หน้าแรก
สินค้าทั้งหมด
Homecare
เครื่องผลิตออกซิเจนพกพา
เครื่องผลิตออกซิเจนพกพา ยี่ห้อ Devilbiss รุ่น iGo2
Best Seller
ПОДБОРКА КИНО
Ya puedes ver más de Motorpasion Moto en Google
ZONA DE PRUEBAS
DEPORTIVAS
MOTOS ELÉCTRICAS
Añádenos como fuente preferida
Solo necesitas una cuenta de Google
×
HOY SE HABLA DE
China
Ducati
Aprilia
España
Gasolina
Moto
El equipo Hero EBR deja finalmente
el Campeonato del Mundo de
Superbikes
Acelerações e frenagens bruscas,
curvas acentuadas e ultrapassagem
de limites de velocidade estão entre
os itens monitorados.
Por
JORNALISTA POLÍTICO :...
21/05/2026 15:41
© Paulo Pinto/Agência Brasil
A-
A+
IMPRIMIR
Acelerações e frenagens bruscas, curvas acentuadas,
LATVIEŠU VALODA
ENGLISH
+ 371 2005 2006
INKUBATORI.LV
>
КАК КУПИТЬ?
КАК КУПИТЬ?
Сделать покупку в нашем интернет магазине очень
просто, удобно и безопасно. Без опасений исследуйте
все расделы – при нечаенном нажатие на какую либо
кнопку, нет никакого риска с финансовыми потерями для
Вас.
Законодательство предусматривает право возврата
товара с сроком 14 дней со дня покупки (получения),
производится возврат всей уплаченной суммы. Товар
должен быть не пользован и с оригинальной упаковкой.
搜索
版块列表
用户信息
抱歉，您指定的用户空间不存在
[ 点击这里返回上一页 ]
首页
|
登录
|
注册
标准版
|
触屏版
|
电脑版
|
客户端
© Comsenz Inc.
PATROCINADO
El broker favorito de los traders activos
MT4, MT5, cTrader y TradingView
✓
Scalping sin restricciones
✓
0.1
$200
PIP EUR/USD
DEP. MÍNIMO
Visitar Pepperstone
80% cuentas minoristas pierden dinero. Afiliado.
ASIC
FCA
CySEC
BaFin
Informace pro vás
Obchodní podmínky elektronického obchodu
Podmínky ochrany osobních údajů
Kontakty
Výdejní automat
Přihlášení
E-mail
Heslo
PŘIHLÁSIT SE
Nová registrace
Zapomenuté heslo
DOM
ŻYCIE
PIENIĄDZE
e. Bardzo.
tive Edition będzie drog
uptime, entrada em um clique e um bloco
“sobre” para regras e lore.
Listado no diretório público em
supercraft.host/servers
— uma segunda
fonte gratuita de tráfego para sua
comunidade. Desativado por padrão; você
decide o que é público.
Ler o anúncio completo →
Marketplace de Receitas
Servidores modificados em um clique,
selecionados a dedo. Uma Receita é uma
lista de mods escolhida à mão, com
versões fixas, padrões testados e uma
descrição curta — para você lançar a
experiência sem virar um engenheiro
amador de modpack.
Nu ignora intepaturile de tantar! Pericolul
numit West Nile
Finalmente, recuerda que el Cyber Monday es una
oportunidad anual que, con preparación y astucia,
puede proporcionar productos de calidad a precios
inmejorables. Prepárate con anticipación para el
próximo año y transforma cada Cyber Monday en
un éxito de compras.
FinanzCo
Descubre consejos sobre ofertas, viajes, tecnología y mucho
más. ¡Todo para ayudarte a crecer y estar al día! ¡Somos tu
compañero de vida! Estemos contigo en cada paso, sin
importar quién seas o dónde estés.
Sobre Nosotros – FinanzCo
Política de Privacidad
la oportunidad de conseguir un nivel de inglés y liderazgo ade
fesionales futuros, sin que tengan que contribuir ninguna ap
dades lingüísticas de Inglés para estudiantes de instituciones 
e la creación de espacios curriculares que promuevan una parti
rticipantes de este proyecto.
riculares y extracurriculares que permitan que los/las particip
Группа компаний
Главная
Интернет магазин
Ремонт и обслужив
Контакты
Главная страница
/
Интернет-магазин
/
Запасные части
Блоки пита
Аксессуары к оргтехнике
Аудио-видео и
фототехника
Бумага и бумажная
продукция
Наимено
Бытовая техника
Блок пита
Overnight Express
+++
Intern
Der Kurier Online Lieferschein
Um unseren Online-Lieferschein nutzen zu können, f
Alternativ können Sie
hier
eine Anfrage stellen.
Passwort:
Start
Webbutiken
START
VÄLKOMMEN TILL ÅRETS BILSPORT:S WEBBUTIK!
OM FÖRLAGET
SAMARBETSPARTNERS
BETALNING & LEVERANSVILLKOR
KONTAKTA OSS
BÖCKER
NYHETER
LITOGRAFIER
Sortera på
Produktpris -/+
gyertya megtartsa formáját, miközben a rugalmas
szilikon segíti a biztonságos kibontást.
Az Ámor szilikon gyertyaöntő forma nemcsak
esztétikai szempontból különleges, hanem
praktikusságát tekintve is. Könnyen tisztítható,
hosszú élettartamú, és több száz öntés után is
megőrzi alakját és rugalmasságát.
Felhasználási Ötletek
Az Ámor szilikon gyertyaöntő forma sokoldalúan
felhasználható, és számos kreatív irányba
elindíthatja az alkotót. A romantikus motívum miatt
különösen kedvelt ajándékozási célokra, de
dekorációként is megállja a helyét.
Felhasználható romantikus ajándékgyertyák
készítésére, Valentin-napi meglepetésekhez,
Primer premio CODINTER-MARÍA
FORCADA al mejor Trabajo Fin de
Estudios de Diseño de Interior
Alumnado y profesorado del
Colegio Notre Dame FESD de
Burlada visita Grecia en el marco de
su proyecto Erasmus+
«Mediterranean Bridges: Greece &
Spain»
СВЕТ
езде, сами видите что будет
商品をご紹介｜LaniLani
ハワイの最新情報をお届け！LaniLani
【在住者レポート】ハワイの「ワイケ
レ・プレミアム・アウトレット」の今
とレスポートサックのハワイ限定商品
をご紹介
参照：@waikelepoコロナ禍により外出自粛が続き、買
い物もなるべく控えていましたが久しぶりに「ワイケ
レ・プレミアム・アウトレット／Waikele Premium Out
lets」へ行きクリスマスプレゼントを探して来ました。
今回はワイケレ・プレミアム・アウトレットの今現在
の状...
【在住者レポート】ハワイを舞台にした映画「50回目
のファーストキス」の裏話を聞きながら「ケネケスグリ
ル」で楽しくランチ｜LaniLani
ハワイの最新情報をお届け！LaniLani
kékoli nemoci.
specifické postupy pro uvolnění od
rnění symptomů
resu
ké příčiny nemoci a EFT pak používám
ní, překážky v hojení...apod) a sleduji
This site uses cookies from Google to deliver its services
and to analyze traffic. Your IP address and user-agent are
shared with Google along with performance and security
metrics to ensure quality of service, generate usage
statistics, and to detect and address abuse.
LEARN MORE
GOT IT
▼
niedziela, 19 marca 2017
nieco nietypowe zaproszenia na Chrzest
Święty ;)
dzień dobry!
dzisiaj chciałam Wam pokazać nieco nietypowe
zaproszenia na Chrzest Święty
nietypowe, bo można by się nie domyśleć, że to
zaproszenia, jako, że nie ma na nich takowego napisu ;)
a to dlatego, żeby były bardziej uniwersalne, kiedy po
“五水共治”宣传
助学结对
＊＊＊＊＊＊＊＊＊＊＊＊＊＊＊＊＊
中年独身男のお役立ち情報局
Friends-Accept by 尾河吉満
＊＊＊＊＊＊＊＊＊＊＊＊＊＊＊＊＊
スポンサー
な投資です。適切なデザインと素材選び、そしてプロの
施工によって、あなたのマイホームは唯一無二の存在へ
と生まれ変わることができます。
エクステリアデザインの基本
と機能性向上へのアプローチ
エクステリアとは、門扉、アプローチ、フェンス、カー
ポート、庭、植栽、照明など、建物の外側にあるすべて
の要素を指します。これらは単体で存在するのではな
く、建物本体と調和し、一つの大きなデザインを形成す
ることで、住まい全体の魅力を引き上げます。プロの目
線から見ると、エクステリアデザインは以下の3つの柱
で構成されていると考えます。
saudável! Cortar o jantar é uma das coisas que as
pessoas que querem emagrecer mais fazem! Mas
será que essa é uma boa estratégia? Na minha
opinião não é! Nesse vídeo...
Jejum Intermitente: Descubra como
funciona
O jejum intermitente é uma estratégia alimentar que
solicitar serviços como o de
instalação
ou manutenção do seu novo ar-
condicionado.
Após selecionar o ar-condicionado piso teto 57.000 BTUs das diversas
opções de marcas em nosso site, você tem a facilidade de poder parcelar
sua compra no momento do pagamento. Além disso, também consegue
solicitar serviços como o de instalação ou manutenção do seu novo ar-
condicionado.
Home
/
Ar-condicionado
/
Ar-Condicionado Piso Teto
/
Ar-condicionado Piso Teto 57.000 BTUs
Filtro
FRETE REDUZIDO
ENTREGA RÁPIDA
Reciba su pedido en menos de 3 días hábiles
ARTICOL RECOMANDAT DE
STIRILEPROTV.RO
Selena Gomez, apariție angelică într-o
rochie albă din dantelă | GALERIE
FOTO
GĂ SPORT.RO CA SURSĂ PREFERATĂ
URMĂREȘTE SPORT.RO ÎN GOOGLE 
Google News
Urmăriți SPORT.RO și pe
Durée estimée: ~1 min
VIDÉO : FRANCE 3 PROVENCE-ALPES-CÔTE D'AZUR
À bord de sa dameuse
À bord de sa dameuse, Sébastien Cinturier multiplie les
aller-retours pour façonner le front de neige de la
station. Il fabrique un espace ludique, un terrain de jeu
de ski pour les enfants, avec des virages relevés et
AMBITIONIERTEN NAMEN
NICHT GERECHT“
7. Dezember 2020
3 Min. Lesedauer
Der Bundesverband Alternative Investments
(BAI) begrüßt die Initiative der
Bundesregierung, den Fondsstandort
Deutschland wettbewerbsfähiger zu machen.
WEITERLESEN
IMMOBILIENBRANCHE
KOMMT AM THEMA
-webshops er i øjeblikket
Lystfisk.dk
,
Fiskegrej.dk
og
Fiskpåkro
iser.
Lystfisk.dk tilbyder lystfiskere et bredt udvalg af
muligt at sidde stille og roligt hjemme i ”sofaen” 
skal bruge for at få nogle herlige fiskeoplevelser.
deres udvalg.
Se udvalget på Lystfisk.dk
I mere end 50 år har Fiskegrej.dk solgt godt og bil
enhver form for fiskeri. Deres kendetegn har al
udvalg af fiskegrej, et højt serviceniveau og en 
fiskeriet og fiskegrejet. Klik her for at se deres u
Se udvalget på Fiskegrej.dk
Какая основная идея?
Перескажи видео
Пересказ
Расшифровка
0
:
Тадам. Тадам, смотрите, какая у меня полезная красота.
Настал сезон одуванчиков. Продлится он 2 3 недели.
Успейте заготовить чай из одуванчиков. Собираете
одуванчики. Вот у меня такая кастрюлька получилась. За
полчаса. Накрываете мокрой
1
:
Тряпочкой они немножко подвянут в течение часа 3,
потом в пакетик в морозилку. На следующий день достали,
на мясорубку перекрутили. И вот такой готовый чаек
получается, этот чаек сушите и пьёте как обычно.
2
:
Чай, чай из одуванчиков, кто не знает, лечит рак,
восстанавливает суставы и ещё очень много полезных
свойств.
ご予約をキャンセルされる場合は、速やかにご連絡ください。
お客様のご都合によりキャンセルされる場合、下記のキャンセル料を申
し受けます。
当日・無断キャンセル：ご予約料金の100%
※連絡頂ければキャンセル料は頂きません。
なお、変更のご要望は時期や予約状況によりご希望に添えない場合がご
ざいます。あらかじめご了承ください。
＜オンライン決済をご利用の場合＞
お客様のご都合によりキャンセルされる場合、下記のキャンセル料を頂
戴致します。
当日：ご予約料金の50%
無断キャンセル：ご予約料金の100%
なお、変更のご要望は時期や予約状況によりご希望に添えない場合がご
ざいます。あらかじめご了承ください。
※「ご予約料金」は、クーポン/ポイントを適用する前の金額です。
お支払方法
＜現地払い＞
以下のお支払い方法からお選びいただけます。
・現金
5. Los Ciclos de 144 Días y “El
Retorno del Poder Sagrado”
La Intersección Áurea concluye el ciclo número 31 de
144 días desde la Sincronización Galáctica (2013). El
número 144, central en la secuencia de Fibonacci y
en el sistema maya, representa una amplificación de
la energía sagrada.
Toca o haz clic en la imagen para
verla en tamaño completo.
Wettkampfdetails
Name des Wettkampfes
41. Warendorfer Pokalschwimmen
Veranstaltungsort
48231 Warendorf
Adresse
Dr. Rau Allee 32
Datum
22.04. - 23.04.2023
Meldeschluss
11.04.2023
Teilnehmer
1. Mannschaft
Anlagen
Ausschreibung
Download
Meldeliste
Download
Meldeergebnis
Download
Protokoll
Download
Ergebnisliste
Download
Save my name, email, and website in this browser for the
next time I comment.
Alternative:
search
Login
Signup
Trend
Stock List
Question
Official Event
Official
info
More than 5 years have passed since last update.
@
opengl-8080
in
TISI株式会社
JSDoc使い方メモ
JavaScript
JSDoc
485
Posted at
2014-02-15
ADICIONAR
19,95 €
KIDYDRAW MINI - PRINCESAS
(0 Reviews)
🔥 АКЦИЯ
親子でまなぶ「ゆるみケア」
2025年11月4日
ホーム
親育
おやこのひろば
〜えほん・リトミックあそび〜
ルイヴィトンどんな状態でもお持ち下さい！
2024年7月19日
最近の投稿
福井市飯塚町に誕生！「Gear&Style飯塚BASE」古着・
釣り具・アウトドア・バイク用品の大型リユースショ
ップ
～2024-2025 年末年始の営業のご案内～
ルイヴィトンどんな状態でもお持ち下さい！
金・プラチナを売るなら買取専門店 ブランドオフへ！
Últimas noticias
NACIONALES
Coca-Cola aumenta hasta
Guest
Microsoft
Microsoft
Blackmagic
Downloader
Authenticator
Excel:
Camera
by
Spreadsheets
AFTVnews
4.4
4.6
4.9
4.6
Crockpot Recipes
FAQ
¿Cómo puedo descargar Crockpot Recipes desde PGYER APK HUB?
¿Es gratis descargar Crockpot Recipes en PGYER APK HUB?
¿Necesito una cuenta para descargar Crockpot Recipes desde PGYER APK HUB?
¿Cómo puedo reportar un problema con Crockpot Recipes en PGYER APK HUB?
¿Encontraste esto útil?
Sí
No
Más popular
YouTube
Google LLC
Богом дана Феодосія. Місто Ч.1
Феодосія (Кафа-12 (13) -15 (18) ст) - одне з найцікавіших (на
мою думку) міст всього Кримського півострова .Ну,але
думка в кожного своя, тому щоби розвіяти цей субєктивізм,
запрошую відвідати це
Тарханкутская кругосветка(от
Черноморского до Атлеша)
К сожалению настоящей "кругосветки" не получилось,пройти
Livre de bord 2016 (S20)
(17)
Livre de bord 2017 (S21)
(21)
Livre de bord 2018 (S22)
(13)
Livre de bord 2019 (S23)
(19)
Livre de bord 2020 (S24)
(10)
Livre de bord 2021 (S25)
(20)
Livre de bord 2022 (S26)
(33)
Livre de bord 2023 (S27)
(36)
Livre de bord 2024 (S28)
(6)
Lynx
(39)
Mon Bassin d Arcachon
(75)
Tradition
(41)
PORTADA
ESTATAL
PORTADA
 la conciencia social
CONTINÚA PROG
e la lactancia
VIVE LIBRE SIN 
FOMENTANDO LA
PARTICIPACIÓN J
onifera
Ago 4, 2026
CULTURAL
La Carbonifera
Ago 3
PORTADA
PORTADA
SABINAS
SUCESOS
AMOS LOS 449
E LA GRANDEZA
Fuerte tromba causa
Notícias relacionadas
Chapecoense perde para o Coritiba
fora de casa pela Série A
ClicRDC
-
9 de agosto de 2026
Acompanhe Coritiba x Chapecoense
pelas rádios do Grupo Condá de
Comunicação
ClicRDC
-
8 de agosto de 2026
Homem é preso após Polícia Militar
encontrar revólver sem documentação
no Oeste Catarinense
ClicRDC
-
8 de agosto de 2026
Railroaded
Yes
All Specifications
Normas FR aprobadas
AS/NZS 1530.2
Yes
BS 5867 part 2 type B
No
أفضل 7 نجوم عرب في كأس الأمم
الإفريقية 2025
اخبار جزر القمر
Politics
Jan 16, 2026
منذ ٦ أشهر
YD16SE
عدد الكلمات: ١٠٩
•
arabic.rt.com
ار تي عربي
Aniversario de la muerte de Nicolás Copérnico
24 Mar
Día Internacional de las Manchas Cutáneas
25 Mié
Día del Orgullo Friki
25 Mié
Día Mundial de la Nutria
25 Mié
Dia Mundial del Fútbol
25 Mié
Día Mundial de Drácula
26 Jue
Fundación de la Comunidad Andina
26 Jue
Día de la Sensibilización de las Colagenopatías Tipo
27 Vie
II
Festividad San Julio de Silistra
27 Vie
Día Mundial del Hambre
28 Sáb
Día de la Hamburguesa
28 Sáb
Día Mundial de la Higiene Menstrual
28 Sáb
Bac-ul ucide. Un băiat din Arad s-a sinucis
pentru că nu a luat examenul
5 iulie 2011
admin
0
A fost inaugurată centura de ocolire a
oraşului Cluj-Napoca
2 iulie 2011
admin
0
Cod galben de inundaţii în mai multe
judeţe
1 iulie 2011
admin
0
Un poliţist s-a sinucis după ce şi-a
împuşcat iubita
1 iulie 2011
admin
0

•••

◆ **WHAT TO WORK ON**:
Reproduce exactly, and only, the part of the listing above that begins at the line with "Visitar Pepperstone" and goes on through the line with "Zapomenuté heslo".

◆ **EXERCISE OUTPUT**:
Visitar Pepperstone
80% cuentas minoristas pierden dinero. Afiliado.
ASIC
FCA
CySEC
BaFin
Informace pro vás
Obchodní podmínky elektronického obchodu
Podmínky ochrany osobních údajů
Kontakty
Výdejní automat
Přihlášení
E-mail
Heslo
PŘIHLÁSIT SE
Nová registrace
Zapomenuté heslo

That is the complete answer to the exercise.